33      It must furthermore be stated that if the appeal brought before the expiry of the period provided for by Article 166 of the Rules of Procedure of the General Court for the purposes of bringing proceedings to set aside a judgment by default is inadmissible, given that it was not directed, at the date when it was brought, against a final decision before that court, that appeal may be regularised by the expiry of that period if that legal remedy has not be exercised. On the other hand, that is not the case where an application has been brought to set aside the judgment given by default.

34      In the present case, by the judgment under appeal the General Court considered that Eulex Kosovo, the defendant at first instance, should be regarded as in default since it had failed to produce a defence. Ruling on the basis of Article 123 of its Rules of Procedure, it held that SC’s pleas were not manifestly lacking any foundation in law and ordered Eulex Kosovo, by default, to pay compensation in respect of the material and non-material damage claimed by SC. It is apparent from the file that, prior to the expiry of the period provided for in Article 166 of the Rules of Procedure of the General Court, Eulex Kosovo brought, before that court, an application to set aside the judgment under appeal.

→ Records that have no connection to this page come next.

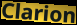
Clarion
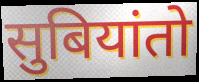
सुबियांतो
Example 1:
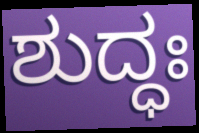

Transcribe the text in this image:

ಶುದ್ಧಃ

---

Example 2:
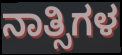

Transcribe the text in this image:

ನಾತ್ಸಿಗಳ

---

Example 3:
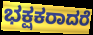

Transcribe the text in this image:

ಭಕ್ಷಕರಾದರೆ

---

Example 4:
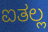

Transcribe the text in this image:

ಐತಲ್ಲ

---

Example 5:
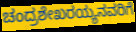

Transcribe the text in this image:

ಚಂದ್ರಶೇಖರಯ್ಯನವರಿಗೆ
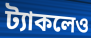
ট্যাকলেও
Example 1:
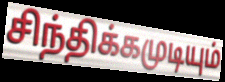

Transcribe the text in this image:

சிந்திக்கமுடியும்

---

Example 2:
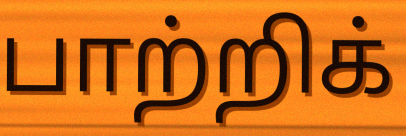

35      Since the exercise by Eulex Kosovo of the remedy of an application to set aside a judgment by default triggered the re-opening of the proceedings before the General Court, the present appeal is inadmissible, given that it is not directed against a final decision within the meaning of Article 56 of the Statute of the Court of Justice of the European Union.

36      It is for the parties to the proceedings before the General Court, if they consider it justified, to lodge an appeal against the judgment on the application to set aside within two months of the notification of that judgment.

37      It follows from the foregoing that the appeal must be dismissed, without there being any need to examine the grounds of appeal raised by Eulex Kosovo.

 Costs

38      Under Article 138(1) of the Rules of Procedure of the Court of Justice, which applies to appeal proceedings by virtue of Article 184(1) thereof, the unsuccessful party is to be ordered to pay the costs if they have been applied for in the successful party’s pleadings. Since SC has applied for Eulex Kosovo to pay the costs and the latter has been unsuccessful, Eulex Kosovo must be ordered to pay the costs, so far as concerns the appeal proceedings only.

On those grounds, the Court (Fourth Chamber) hereby:

1.      Dismisses the appeal;

2.      Orders Eulex Kosovo to pay the costs relating to the present appeal proceedings.

Lycourgos

Spineanu-Matei

Bonichot

Rodin

 

Rossi


Delivered in open court in Luxembourg on 18 January 2024.

A. Calot Escobar

 

C. Lycourgos

Registrar

 

President of the Chamber


*      Language of the case: English.